Mom: Tahnee, du hast mir vom ersten Tag an Liebe, Rückhalt sowie Orientierung gegeben und tust es bis heute. Stets hast du ein aufmunterndes Wort und einen nützlichen Ratschlag für mich parat. Ich liebe dich. Seit dem Tag, an dem ich dich kennengelernt habe, darf ich mich als gesegnet ansehen und führe ein reicheres Leben. Ich danke dir.

Judy, in deiner Hilfsbereitschaft bist du unbeirrbar; immerzu stehst du mir zur Seite, egal was ich gerade tue. Mit deinem Großmut und deiner Warmherzigkeit hast du meinem Leben die Krone aufgesetzt. Vielen Dank dafür.

Mike Smith, du hast diesem Roman den letzten Schliff verliehen und das gewisse Etwas gegeben, das jedes Buch braucht. Danke für deine kostbare Zeit und Mühe – du bist der Beste!

Mom, Dad, John, Becky, Billy, Neal, Onkel Rod, Tante Jeri, Travis, Steve Nicole, Nick & Wags: Danke, für eure Hinwendung und euren Beistand auf dieser Reise.

15. Oktober 2066
Olympia, Washington, Republik Kaskadien

Haley war aufgestanden und sah durch die dünne Fensterscheibe nach draußen, welche die kühle Luft am Pudget Sound aus ihrem Wohnzimmer hielt. Sie betrachtete das Kapitol in der Ferne. Dessen Sandsteinkuppel überragte die anderen Gebäude der Stadt, wie es schon seit 138 Jahren der Fall war. Früher fungierte die Stadt als Hauptstadt eines einzelnen Bundesstaats, jetzt war sie der Sitz der Regierung dieses Landes, einer auf Chaos und Zerstörung geborenen Nation.

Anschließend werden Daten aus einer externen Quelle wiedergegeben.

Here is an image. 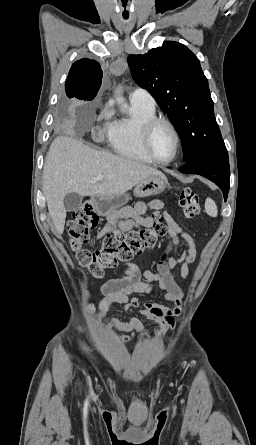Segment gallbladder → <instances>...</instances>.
I'll return each mask as SVG.
<instances>
[{"mask_svg": "<svg viewBox=\"0 0 256 445\" xmlns=\"http://www.w3.org/2000/svg\"><path fill=\"white\" fill-rule=\"evenodd\" d=\"M82 204V196L77 193H69L64 198V206L66 211L71 212L77 210Z\"/></svg>", "mask_w": 256, "mask_h": 445, "instance_id": "1", "label": "gallbladder"}]
</instances>
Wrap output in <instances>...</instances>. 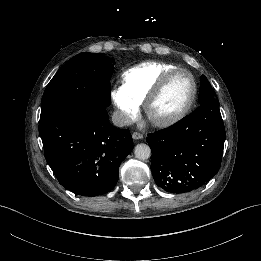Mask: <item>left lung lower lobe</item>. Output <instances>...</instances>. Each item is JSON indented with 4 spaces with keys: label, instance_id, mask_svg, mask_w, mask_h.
Masks as SVG:
<instances>
[{
    "label": "left lung lower lobe",
    "instance_id": "0a47b994",
    "mask_svg": "<svg viewBox=\"0 0 261 261\" xmlns=\"http://www.w3.org/2000/svg\"><path fill=\"white\" fill-rule=\"evenodd\" d=\"M151 170L158 187L185 193L207 184L220 169L225 127L218 102L209 100L178 123L148 134Z\"/></svg>",
    "mask_w": 261,
    "mask_h": 261
}]
</instances>
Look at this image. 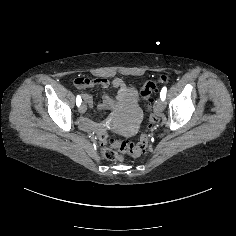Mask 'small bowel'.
<instances>
[{
  "label": "small bowel",
  "instance_id": "1",
  "mask_svg": "<svg viewBox=\"0 0 236 236\" xmlns=\"http://www.w3.org/2000/svg\"><path fill=\"white\" fill-rule=\"evenodd\" d=\"M101 85H105V84H101ZM113 85L119 86V85H121V81L116 79V80L113 81ZM88 100L90 102H88ZM85 101H87V103L91 104V98L89 96H85Z\"/></svg>",
  "mask_w": 236,
  "mask_h": 236
}]
</instances>
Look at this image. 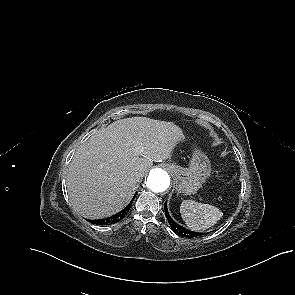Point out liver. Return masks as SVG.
Segmentation results:
<instances>
[{
    "label": "liver",
    "instance_id": "6515ba94",
    "mask_svg": "<svg viewBox=\"0 0 295 295\" xmlns=\"http://www.w3.org/2000/svg\"><path fill=\"white\" fill-rule=\"evenodd\" d=\"M182 130L172 122L147 117L117 120L81 145L66 179L70 203L90 219L113 215L131 198L136 184L153 165L170 159Z\"/></svg>",
    "mask_w": 295,
    "mask_h": 295
}]
</instances>
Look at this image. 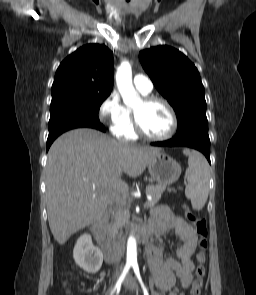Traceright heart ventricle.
<instances>
[{
    "label": "right heart ventricle",
    "mask_w": 256,
    "mask_h": 295,
    "mask_svg": "<svg viewBox=\"0 0 256 295\" xmlns=\"http://www.w3.org/2000/svg\"><path fill=\"white\" fill-rule=\"evenodd\" d=\"M125 109L129 115L128 124L121 133L116 134V135L122 139H125V140H135L137 138V135L133 129L132 120H131V112H130L129 108H125Z\"/></svg>",
    "instance_id": "1"
}]
</instances>
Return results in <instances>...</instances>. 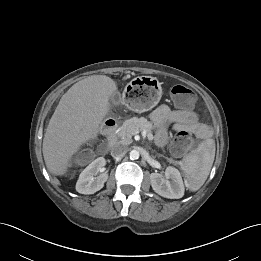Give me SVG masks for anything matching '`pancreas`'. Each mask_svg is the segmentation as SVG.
<instances>
[{
	"label": "pancreas",
	"instance_id": "obj_1",
	"mask_svg": "<svg viewBox=\"0 0 261 261\" xmlns=\"http://www.w3.org/2000/svg\"><path fill=\"white\" fill-rule=\"evenodd\" d=\"M154 129L153 123L146 118L133 117L126 120L120 127L117 133L118 143L128 145L132 143V136L138 131H146L147 134H152Z\"/></svg>",
	"mask_w": 261,
	"mask_h": 261
}]
</instances>
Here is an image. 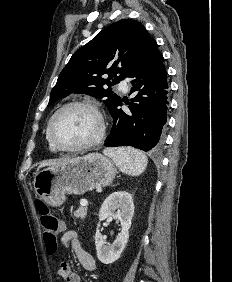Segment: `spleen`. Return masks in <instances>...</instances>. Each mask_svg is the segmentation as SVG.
Segmentation results:
<instances>
[{"label":"spleen","mask_w":232,"mask_h":282,"mask_svg":"<svg viewBox=\"0 0 232 282\" xmlns=\"http://www.w3.org/2000/svg\"><path fill=\"white\" fill-rule=\"evenodd\" d=\"M103 153L112 158L122 172L132 176L140 175L148 163L143 152L131 147L108 148Z\"/></svg>","instance_id":"1"}]
</instances>
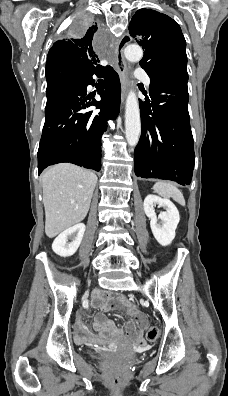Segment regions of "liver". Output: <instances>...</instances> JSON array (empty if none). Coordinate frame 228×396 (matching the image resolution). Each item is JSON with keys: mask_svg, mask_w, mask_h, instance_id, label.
<instances>
[{"mask_svg": "<svg viewBox=\"0 0 228 396\" xmlns=\"http://www.w3.org/2000/svg\"><path fill=\"white\" fill-rule=\"evenodd\" d=\"M97 176L70 163L56 164L42 175L45 233L49 238L86 217Z\"/></svg>", "mask_w": 228, "mask_h": 396, "instance_id": "liver-1", "label": "liver"}]
</instances>
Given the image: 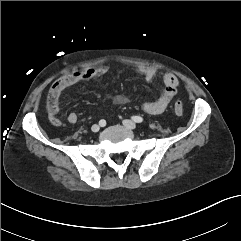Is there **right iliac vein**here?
Masks as SVG:
<instances>
[{
	"label": "right iliac vein",
	"instance_id": "63e3f726",
	"mask_svg": "<svg viewBox=\"0 0 241 241\" xmlns=\"http://www.w3.org/2000/svg\"><path fill=\"white\" fill-rule=\"evenodd\" d=\"M91 130H92V132L97 133V132L100 130V127H99V125L94 124V125L91 127Z\"/></svg>",
	"mask_w": 241,
	"mask_h": 241
}]
</instances>
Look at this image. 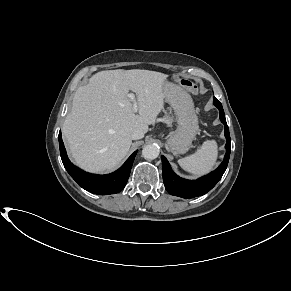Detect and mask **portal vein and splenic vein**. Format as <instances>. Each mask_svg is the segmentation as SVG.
<instances>
[{
    "mask_svg": "<svg viewBox=\"0 0 291 291\" xmlns=\"http://www.w3.org/2000/svg\"><path fill=\"white\" fill-rule=\"evenodd\" d=\"M128 96L133 101V112L136 113L137 110H138V105H137V102H136L135 95L133 93H130Z\"/></svg>",
    "mask_w": 291,
    "mask_h": 291,
    "instance_id": "1",
    "label": "portal vein and splenic vein"
}]
</instances>
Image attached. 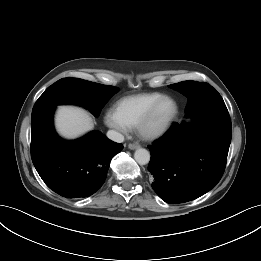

Sie zwang sich, ihren Blick aus der Distanz loszureißen, um auf das Foto in ihrer Hand zu sehen, und strich über die Köpfe der darauf abgebildeten Personen. Es waren vier strahlende Gesichter, das Porträt einer glücklichen Familie – ihrer eigenen. Tränen kamen ihr, als sie an den Tag zurückdachte, an dem das Foto entstanden war. Sie erinnerte sich lebhaft daran, als sei es erst heute Morgen gewesen. Haley schloss die Augen und drückte das Bild an ihre Brust; die Tränen rannen an ihren Wangen hinab und blieben am Kinn hängen. Sie spürte wieder, wie ihr Vater sie festhielt, während sie auf seinem Knie hockte; wie er sie viele Male auf den Kopf küsste und betonte, wie stolz er auf sie sei, da sie ihre Schuhe an jenem Tag ganz allein geschnürt hatte.

Sie sehnte sich nach dieser unschuldigen Zeit ohne Sorgen und Verantwortungen zurück, wünschte sich die Tage herbei, in denen ihre Familie miteinander vereint und glücklich gewesen war.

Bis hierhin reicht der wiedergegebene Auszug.